Create a new BilevelState with initial values.

Parameters:
  • params – Initial model parameters.

  • hyperparams – Initial hyperparameters.

  • inner_opt_state – Initial inner optimizer state.

  • outer_opt_state – Initial outer optimizer state.

Returns:

Initialized state object.

update(params: Any | None = None, hyperparams: Any | None = None, inner_opt_state: Any | None = None, outer_opt_state: Any | None = None, step: int | None = None, metadata: Dict[str, Any] | None = None) BilevelState[source]

Create updated state with new values.

Parameters:
  • params – New parameters (if None, keep current).

  • hyperparams – New hyperparameters (if None, keep current).

  • inner_opt_state – New inner optimizer state.

  • outer_opt_state – New outer optimizer state.

  • step – New step count.

  • metadata – New metadata to merge.

Returns:

New state object with updates.

get_metric(key: str, default: Any = None) Any[source]

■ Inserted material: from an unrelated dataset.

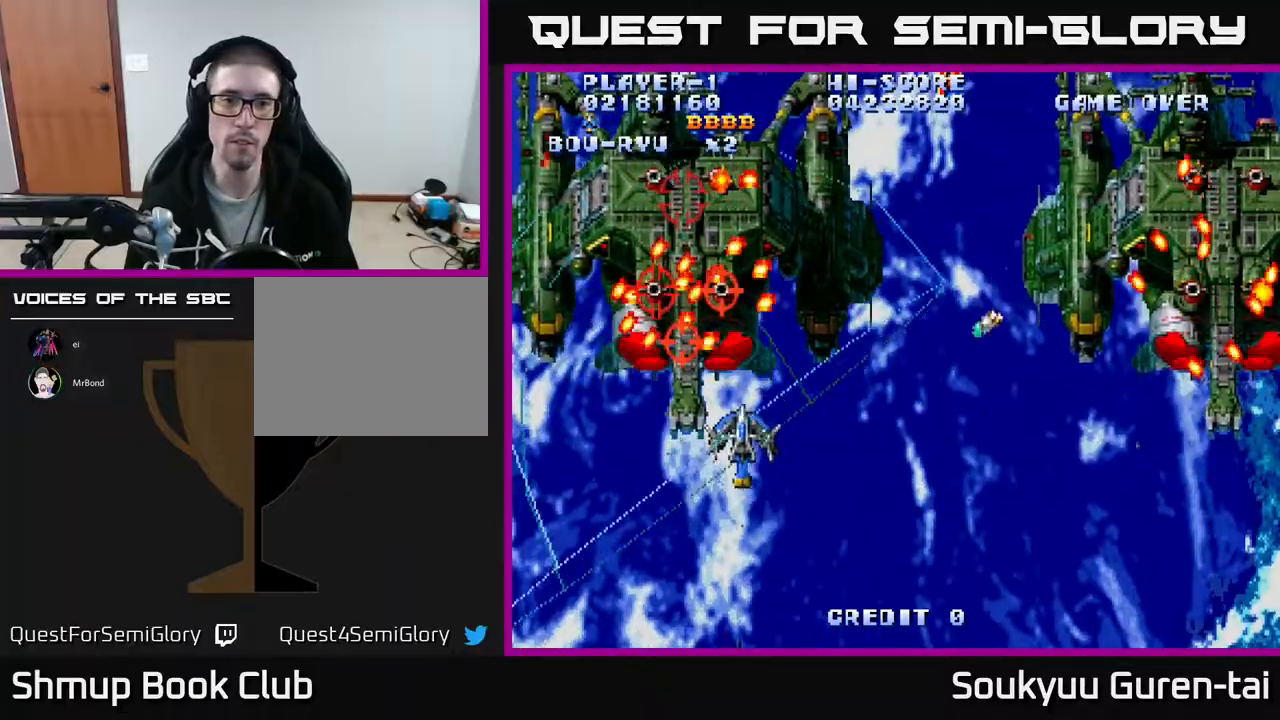
{"buttons": ["A", "DPAD_DOWN"]}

Retrieve a metric from metadata.

Parameters:
  • key – Metric name.

  • default – Default value if key not found.

Returns:

Metric value or default.

__init__(params: Any, hyperparams: Any, inner_opt_state: Any, outer_opt_state: Any, step: int, metadata: Dict[str, ~typing.Any]=<factory>) None

Base Optimizer

BilevelOptimizer: abstract base class for bilevel hyperparameter optimizers.

class gradhpo.core.base.BilevelOptimizer(inner_optimizer: GradientTransformation | None = None, outer_optimizer: GradientTransformation | None = None)[source]

Bases: ABC

Abstract base class for bilevel hyperparameter optimizers.

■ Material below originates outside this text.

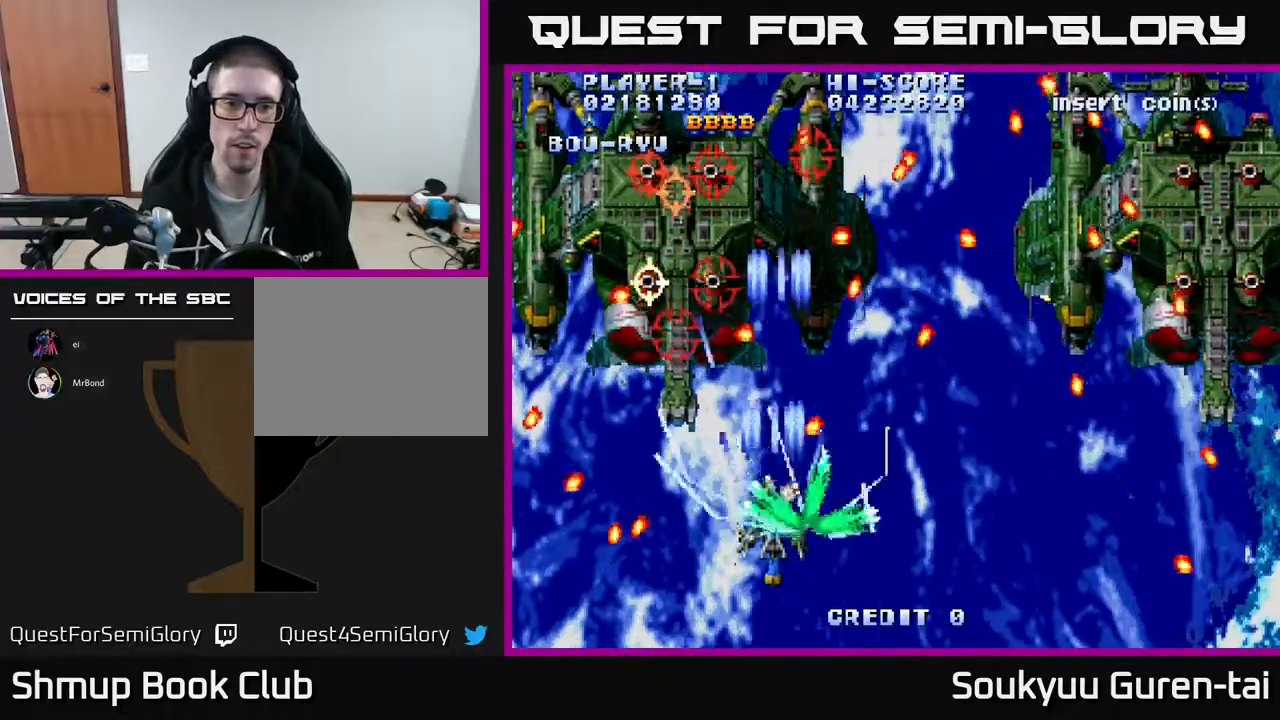
{"buttons": ["A", "DPAD_UP"], "events": [[167, "DPAD_DOWN", "up"], [300, "DPAD_LEFT", "down"], [400, "DPAD_UP", "down"], [433, "DPAD_LEFT", "up"]]}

All algorithms inherit from this class and implement the required abstract methods.

Variables:
  • inner_optimizer – Optax optimizer for parameters.

  • outer_optimizer – Optax optimizer for hyperparameters.

__init__(inner_optimizer: GradientTransformation | None = None, outer_optimizer: GradientTransformation | None = None)[source]

Initialize bilevel optimizer.

abstractmethod init(params: Any, hyperparams: Any) BilevelState[source]

Initialize the bilevel optimization state.

Parameters:
  • params – Initial model parameters.

  • hyperparams – Initial hyperparameters.

Returns:

Initial optimization state.

abstractmethod step(state: BilevelState, train_batch: DataBatch, val_batch: DataBatch, train_loss_fn: Callable[[Any, Any, Any], Array], val_loss_fn: Callable[[Any, Any, Any], Array]) BilevelState[source]

Perform one bilevel optimization step.

Parameters:
  • state – Current bilevel state.

  • train_batch – Training data batch.

  • val_batch – Validation data batch.

  • train_loss_fn – Training loss function.

  • val_loss_fn – Validation loss function.

Returns:

Updated state.

abstractmethod compute_hypergradient(state: BilevelState, train_batch: DataBatch, val_batch: DataBatch, train_loss_fn: Callable[[Any, Any, Any], Array], val_loss_fn: Callable[[Any, Any, Any], Array]) Any[source]

Compute hypergradient w.r.t. hyperparameters.

Parameters:
  • state – Current state.

  • train_batch – Training batch.

  • val_batch – Validation batch.

  • train_loss_fn – Training loss.

  • val_loss_fn – Validation loss.

Returns:

Hypergradient with same structure as hyperparams.